As a limitation, the self-reported data may not be reliable since the study subjects may make the more socially acceptable answer rather than being truthful and they may not be able to assess themselves accurately. The study might be also affected by recall bias since we asked healthcare workers to recall occupational exposures during their career time. There might be also possibility of unmeasured confounders (e.g., medical conditions). Moreover, the variable of interest was not equally important for all departments. It might be more in some departments such as laboratory, emergency, delivery, etc. However, we didn’t address this variation in the analysis. The number of healthcare workers in each profession was not also proportional, even if random sampling was utilized. This study also included only one hospital data in Ethiopia.

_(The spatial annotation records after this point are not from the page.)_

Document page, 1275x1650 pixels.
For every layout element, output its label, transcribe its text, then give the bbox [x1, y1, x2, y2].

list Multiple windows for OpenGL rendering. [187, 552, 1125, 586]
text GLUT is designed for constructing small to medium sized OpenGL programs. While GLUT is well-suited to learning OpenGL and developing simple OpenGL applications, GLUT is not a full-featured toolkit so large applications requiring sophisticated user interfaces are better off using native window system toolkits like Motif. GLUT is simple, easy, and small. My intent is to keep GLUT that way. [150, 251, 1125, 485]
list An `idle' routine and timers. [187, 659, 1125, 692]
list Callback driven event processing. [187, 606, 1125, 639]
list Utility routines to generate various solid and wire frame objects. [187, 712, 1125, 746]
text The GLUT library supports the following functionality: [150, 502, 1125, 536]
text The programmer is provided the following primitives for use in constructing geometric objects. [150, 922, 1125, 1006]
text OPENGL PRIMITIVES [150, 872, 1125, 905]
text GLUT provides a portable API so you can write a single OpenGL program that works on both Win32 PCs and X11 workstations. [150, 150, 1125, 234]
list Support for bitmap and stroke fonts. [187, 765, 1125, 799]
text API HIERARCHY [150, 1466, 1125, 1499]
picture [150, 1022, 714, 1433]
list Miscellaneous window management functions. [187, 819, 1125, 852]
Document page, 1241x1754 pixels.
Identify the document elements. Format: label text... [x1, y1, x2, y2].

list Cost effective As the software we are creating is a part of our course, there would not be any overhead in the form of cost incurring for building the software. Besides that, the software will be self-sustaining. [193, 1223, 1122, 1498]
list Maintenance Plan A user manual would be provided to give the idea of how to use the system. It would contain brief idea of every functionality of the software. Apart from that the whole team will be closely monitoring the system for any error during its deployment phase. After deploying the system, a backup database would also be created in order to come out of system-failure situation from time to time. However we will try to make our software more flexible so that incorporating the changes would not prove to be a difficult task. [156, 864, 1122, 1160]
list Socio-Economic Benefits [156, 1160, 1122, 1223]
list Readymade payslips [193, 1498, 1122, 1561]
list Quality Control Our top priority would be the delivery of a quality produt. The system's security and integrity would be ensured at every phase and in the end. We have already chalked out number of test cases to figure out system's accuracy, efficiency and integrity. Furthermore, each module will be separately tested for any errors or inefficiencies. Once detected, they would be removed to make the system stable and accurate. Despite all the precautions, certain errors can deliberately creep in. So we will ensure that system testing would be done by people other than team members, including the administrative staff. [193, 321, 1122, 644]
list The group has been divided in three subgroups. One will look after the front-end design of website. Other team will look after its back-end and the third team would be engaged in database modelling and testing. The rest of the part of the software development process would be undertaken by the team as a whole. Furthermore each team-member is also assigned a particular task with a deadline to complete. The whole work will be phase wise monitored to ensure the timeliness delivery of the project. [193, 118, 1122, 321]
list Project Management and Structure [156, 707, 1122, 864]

All these may affect the generalizability of study results.

Conclusion

Significant proportion of healthcare workers included in the current study had occupational exposure to HIV and very few of them used post-exposure prophylaxis. This implies that occupational exposure to HIV in the studied healthcare facility is a great concern that may result exposure of healthcare workers to blood-borne pathogens. Healthcare workers need, therefore, use personal protective equipment (includes gloves, gowns, masks, and eye protection), safely manage contaminated equipment and other items in the patient environment, and follow safety procedures during medication administration, specimen collection, and other procedures to protect themselves from HIV and other blood-borne pathogens including use of post-exposure prophylaxis when needed. Moreover, the health facility needs to strengthen the health and safety culture of the institution and availability of post-exposure prophylaxis.